This Strawberry-Picking Robot Gently Picks The Ripest Berries With Its Robo-Hand

In a greenhouse in Belgium, a small robot moves through rows of strawberries growing on trays suspended above the ground, using machine vision to locate ripe, flawless berries, then reaching up with a 3D-printed hand to gently pluck each berry and place it in a basket for sale. If it feels that a berry isn’t ready for harvest, the robot estimates the date it will be ready for it to return and pick it.

It’s a test of a system that Octinion, the R&D company building the robot, believes could replace traditional strawberry farming and harvesting:

In California, where tough immigration policies plus broader economic conditions mean the number of immigrant farmworkers is decreasing (and native-born workers don’t want the job), strawberry growers are finding it harder to find workers to harvest fruit. In the U.K., Brexit is making farm labor less appealing for Eastern European workers who used to do the job. Most developed countries are facing similar challenges with agricultural labor shortages.

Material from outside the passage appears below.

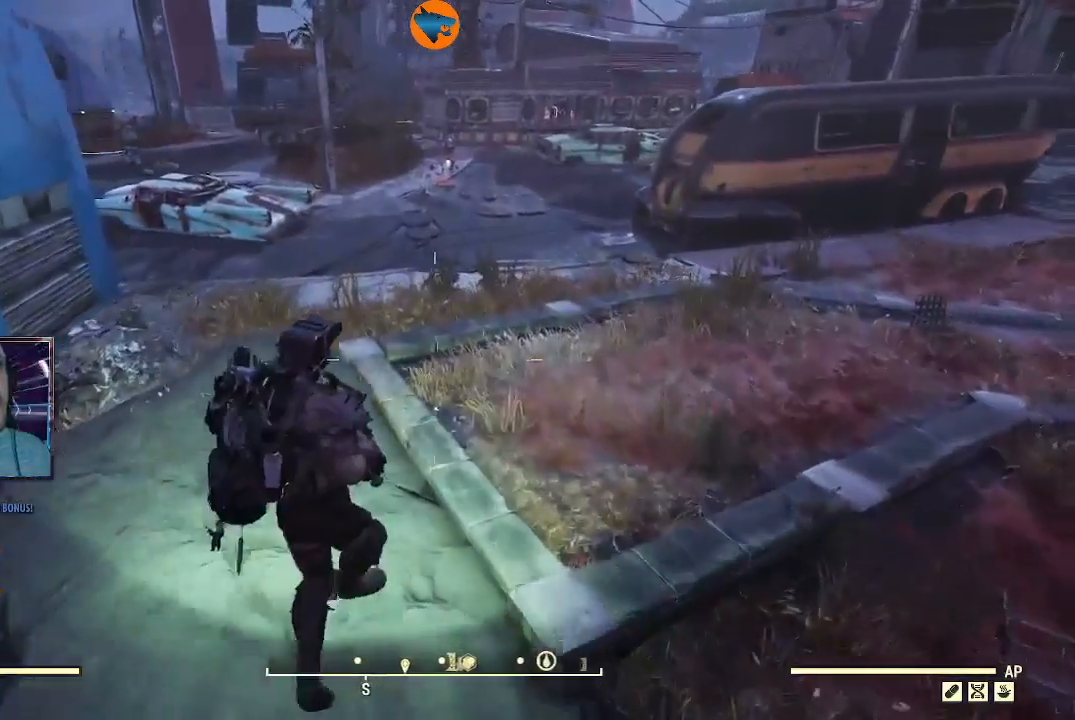
{"dt_ms": 500, "buttons": [], "left_stick": "up", "right_stick": "left"}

“Agricultural labor, at this point, is not sustainable, in the sense that it’s often people who come a long way–a few thousand kilometers–do that work, and after the season they go back, or people come over as immigrants and do that kind of job to get started, and afterwards move on to other, better jobs,” says Tom Coen, CEO of Octinion.

The robot is designed to work with “tabletop” growing systems, where strawberries are grown in trays, rather than in fields, because the industry is moving in this direction. [Photo: Octinion]

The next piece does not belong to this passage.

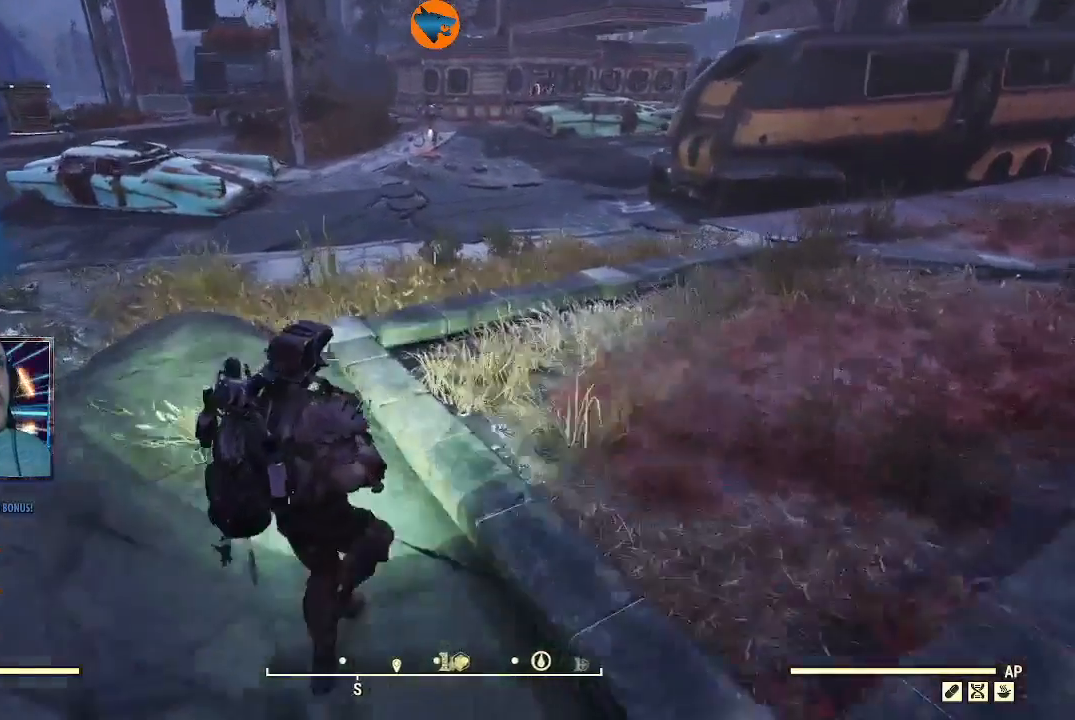
{"dt_ms": 500, "buttons": [], "left_stick": "center", "right_stick": "center"}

The new robot can pick one berry every five seconds; a human can do the job slightly faster, picking and packing a berry every three seconds. “We’re a bit slower, but we’re already economically profitable because the cost per berry is similar,” Coen says.

The company began designing the robot based on cost constraints, and other specific requirements for strawberries. The stem, for example, shouldn’t stay on the berry when it’s picked, because it could poke other sensitive fruit in the basket. When the berries go in the packaging, more red should show than green berry tops, to attract customers. The robot’s vision system can accomplish this.

When the berries go in the packaging, more red should show than green berry tops, to attract customers. The robot’s vision system can accomplish this.

The robot is designed to work with “tabletop” growing systems, where strawberries are grown in trays, rather than in fields, because the industry is moving in this direction. In Europe, greenhouse-grown strawberries are already standard. In California, which produces most of the strawberries eaten in the United States, major producers such as Driscolls are also beginning to move to tabletop growing systems, because the height is better both for robots and for people who would otherwise hunch over low plants growing in a field. (Driscolls has been testing another strawberry-picking robot, called Agrobot, which can harvest multiple berries at once but is rougher on the fruit; Octinion’s device automatically calculates whether it could possibly bruise a berry, and if so, doesn’t pick it).

In addition to making berries easier to pick, growing them in a tabletop system saves water because only a small amount of soil around the plant needs to get wet, and it makes it possible to grow more fruit in the same amount of space. Vertical farming systems–some of which are figuring out how to grow strawberries–can grow even more food in a small footprint, and the robot could be adapted to move up and down high walls filled with fruit.

As the world continues to become more urbanized, Coen believes that more vertical farming is inevitable, and the robot could help make it economical. “Something like 80% of the strawberry production in the U.S. comes from California, which means if you eat a strawberry in New York it has been on a truck for something like two days. So both ecologically and economically, that’s not really okay.”

The robot is currently nearing the end of development as the company tests it in collaboration with Belgium’s Research Center of Hoogstraten. Octinion will begin pilot testing with strawberry farmers in 2018, and the company plans to begin selling it in 2019. It also plans to begin adapting the robot to pick other produce like peppers, tomatoes, and cucumbers. “We’re focusing on everything that can be grown in a greenhouse,” Coen says.